Freddie Mercury Under Pressure: Inside the Dying Queen Frontman’s Quest to Live Forever Through Song

Freddie Mercury once asked, “What is this thing that builds our dreams, yet slips away from us?” And as the Queen frontman approached his final days, he felt those words more acutely than ever.

Mercury died on Nov. 24, 1991, after an intensely (and intentionally) private struggle with AIDS. In the 30 years since his death, his bandmates and closest friends have made it clear that, toward the end of his life, the singer was fueled by an almost defiant need to create — even as, and no doubt because, he felt time slipping away.

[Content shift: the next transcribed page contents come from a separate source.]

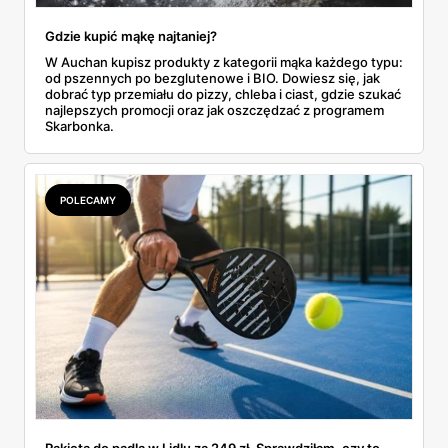
Gdzie kupić mąkę najtaniej?
W Auchan kupisz produkty z kategorii mąka każdego typu:
od pszennych po bezglutenowe i BIO. Dowiesz się, jak
dobrać typ przemiału do pizzy, chleba i ciast, gdzie szukać
najlepszych promocji oraz jak oszczędzać z programem
Skarbonka.
POLECAMY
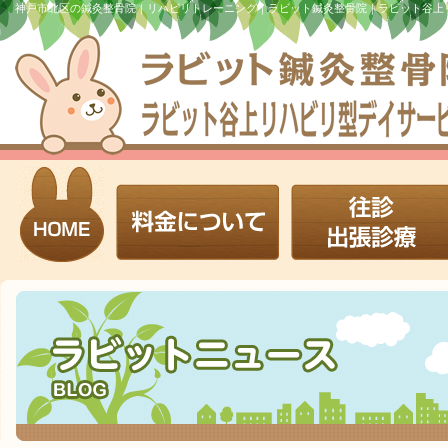
神戸市北区の鍼灸整骨院｜リハビリトレーニング｜ラビット鍼灸整骨院｜ラビット谷上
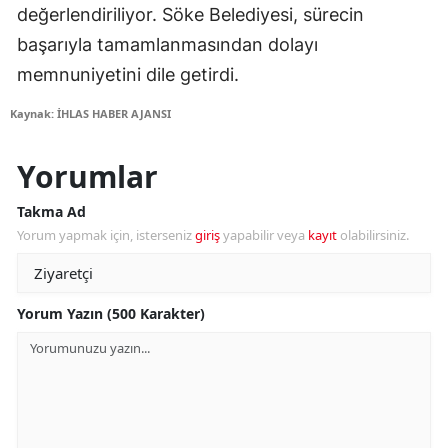
değerlendiriliyor. Söke Belediyesi, sürecin
başarıyla tamamlanmasından dolayı
memnuniyetini dile getirdi.
Kaynak: İHLAS HABER AJANSI
Yorumlar
Takma Ad
Yorum yapmak için, isterseniz
giriş
yapabilir veya
kayıt
olabilirsiniz.
Yorum Yazın (500 Karakter)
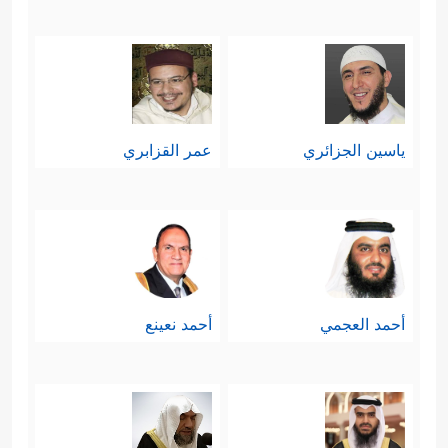
ياسين الجزائري
عمر القزابري
أحمد العجمي
أحمد نعينع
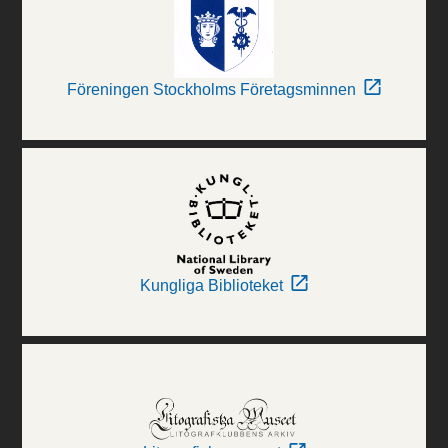
Föreningen Stockholms Företagsminnen
Kungliga Biblioteket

“Freddie lived for his music and loved his music and he was proud of himself as a musician above everything else,” says Queen lead guitarist Brian May in the upcoming documentary Freddie Mercury: The Final Act.

“For him, the studio was an oasis, a place where life was just the same as it always had been,” May noted in a 2013 interview with The Telegraph.

“We all knew there wasn’t much time left,” May told The Telegraph of heading into the studio in Switzerland to record in spring of 1991, but “Freddie wanted his life to be as normal as possible.”

May’s wife, Anita Dobson, sheds an even starker light on Mercury’s mindset: “I remember he said ‘When I can’t sing anymore darling, then I will die. I will drop dead,'” she tells filmmaker James Rogan, according to a report in The Mirror. “And that’s what he did.”